BEGIN Data section

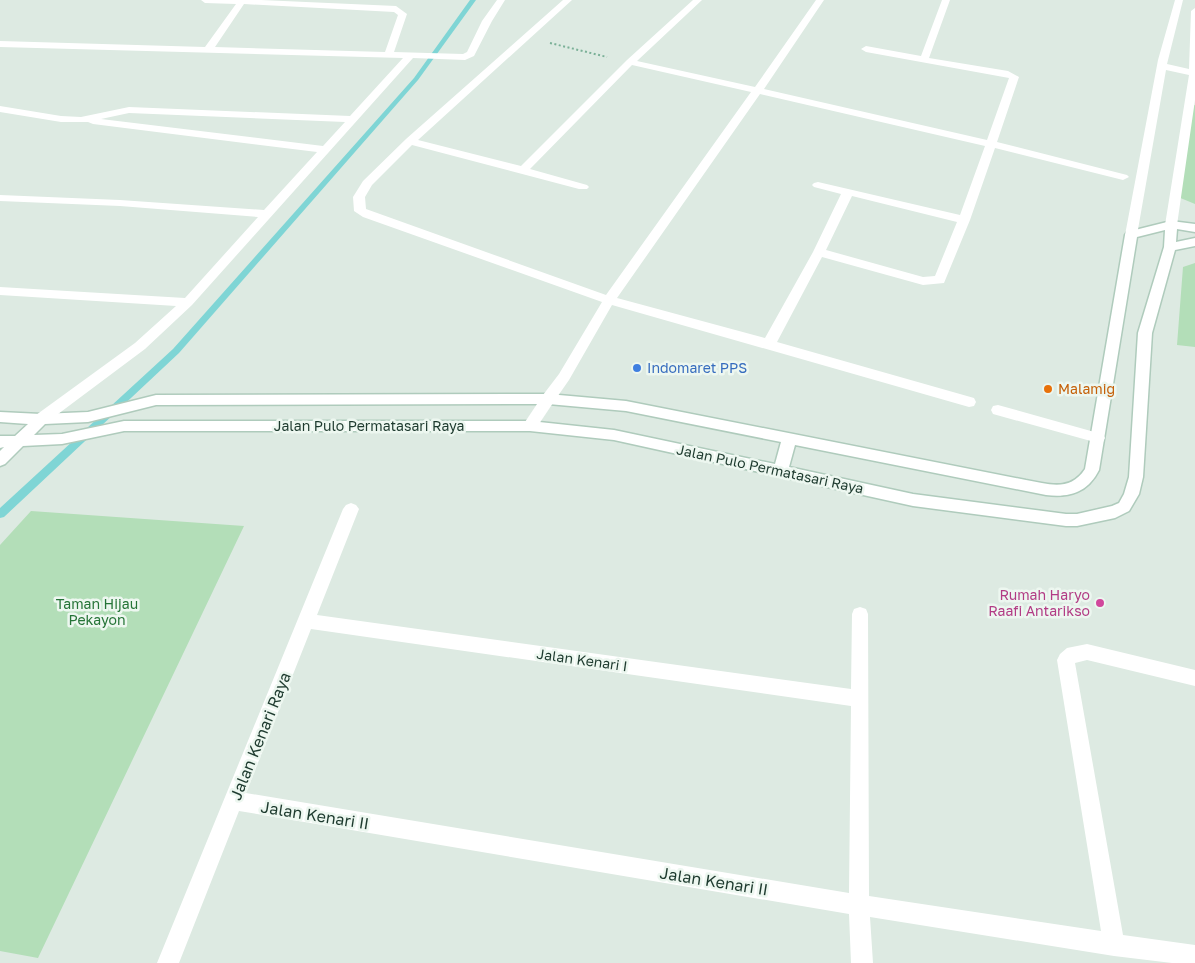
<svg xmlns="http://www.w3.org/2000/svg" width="1195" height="963" viewBox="0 0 1195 963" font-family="'Golos Text',sans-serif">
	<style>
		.green { fill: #b3deb8 }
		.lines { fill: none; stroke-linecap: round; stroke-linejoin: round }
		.stream { fill: #7fd5d5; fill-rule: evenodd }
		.secondary-casing { stroke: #afcbbc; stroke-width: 3 }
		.path { stroke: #7ab097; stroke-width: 2; stroke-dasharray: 2 2.5; stroke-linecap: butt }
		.lane { fill: #fff; fill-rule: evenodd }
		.street { fill: #fff; fill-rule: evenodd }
		.secondary { fill: #fff; fill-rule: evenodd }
		.shop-dot { fill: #3f7fe0; stroke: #edf7f0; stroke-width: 2 }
		.food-dot { fill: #e8710a; stroke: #edf7f0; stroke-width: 2 }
		.hotel-dot { fill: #d1479c; stroke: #edf7f0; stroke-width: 2 }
		.labels { text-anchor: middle; stroke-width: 5; stroke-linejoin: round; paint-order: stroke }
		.shop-label { font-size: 14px; fill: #366cbe; stroke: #edf7f0; text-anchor: start }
		.food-label { font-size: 14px; fill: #c56008; stroke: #edf7f0; text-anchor: start }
		.street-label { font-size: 14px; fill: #1d3a2e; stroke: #edf7f0 }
		.hotel-label { font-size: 14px; fill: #b23c85; stroke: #edf7f0; text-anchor: end }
		.park-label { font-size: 14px; fill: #257437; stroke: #edf7f0 }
		.near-street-label { font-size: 16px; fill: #1d3a2e; stroke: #edf7f0 }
	</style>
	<rect width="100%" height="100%" fill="#ddeae2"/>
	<path class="green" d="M1188,104L1195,105V204L1178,197Z
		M1195,263V347L1177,345L1183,267Z
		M31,511L244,526L38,958L0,951V545Z"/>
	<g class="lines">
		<path class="stream" d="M470,0H476L418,80L179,353L4,517L0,518V508L173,349L414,78Z"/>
		<g class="secondary-casing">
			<path id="secondary" d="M1171,221L1195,224V232L1177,229L1176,242L1195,238V246L1175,250L1152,333L1143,477L1139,494L1129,511L1115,518L1077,526H1066L913,506L614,440L530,431H124L62,444L23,446L5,464L0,466V451L4,447L0,448V436H15L28,424L0,422V412L41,414L88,412L156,395L548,394L626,401L1026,480C1049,484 1070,492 1085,469L1125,235L1127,232ZM1165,230L1164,247L1138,333L1129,477L1124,494L1119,503L1112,506L1077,514H1066L913,494L789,467L795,445L1046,495C1070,498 1088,492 1099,470L1137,237ZM548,404L626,411L781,442L775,464L614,430L530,421H124L62,434L34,435L45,424L88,422L156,405Z"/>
		</g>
		<path class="path" d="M550,43L607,57"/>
		<path class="lane" d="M548,394L553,395L555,399L553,403L535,430L530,431L525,430L523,426L525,422L543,395Z"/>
		<path class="street" d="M201,0H261L396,6L407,14L394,52L463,54L467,52L482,21L497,0H505L492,21L474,56L465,60L413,58L192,305L145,349L46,423L41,424L36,423L34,419L36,415L135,343L176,306L0,295V287L185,298L258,217L120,206L0,201V195L120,200L264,210L317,152L93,124L88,122H61L0,112V106L61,116L81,117L129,107L350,116L403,58L0,47V41L205,47L236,4L205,3ZM244,4L394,12L398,15L385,52L215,47ZM129,113L345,122L323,146L101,119Z
			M563,0H572L418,140L521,166L627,60L693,0H702L637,61L755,87L816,0H824L764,89L987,140L1009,78L866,52L861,49L866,46L921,56L942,0H950L929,58L1008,71L1019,77L997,142L1127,175L1129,177L1123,180L995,148L970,220L944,283L923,285L822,257L777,342L974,398L976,402L974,406L969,407L612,305L569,380L553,403H543L541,399L543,395L559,374L602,302L363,217L354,211L353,197L363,181L406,139ZM632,65L751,92L606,295L366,209L365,197L372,185L412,145L579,189H587L589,187L587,185L530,169ZM760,94L985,146L960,215L818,182L814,183L812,185L814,187L841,194L813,252L765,338L617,298ZM852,196L957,222L935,276L923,277L826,250Z
			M1175,0H1183L1167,64L1189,69L1191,11L1195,8V100L1177,225L1171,229L1165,225L1189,75L1166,70L1137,235L1131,239L1125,235L1158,60Z
			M998,405L1098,433L1103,434L1105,438L1103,442L1098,443L993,414L991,410L993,406Z
			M351,503L356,505L359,509L317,615L851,689L852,614L854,609L860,607L866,609L868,614L869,896L1101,931L1057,660L1060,654L1067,648L1087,644L1195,670V686L1087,660L1075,663L1123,935L1195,945V963H1172L1114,956L870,917L873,963H851L849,914L239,811L179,963H157L343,509L346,505ZM311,629L851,706L849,893L246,793Z"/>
		<use href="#secondary" class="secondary"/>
	</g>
	<circle class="shop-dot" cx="637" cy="368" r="5"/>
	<circle class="food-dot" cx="1048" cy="389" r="5"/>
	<circle class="hotel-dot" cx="1100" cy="603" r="5"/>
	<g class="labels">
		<g class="shop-label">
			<text x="647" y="373">Indomaret PPS</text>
		</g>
		<g class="food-label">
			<text x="1058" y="394">Malamig</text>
		</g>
		<g class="street-label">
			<text x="369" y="431">Jalan Pulo Permatasari Raya</text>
			<text transform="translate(770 469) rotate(12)" y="5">Jalan Pulo Permatasari Raya</text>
			<text transform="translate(582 660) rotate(8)" y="5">Jalan Kenari I</text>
		</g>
		<g class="hotel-label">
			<text x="1090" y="600">Rumah Haryo<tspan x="1090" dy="16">Raafi Antarikso</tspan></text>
		</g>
		<g class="park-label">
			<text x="97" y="609">Taman Hijau<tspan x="97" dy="16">Pekayon</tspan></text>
		</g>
		<g class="near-street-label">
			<text transform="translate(260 736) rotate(-68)" y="6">Jalan Kenari Raya</text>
			<text transform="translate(315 815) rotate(9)" y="6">Jalan Kenari II</text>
			<text transform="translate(714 881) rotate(9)" y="6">Jalan Kenari II</text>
		</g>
	</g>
</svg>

END Data section

Task directions |
Go through the data and copy every line that includes "linecap".

Written response |
		.lines { fill: none; stroke-linecap: round; stroke-linejoin: round }
		.path { stroke: #7ab097; stroke-width: 2; stroke-dasharray: 2 2.5; stroke-linecap: butt }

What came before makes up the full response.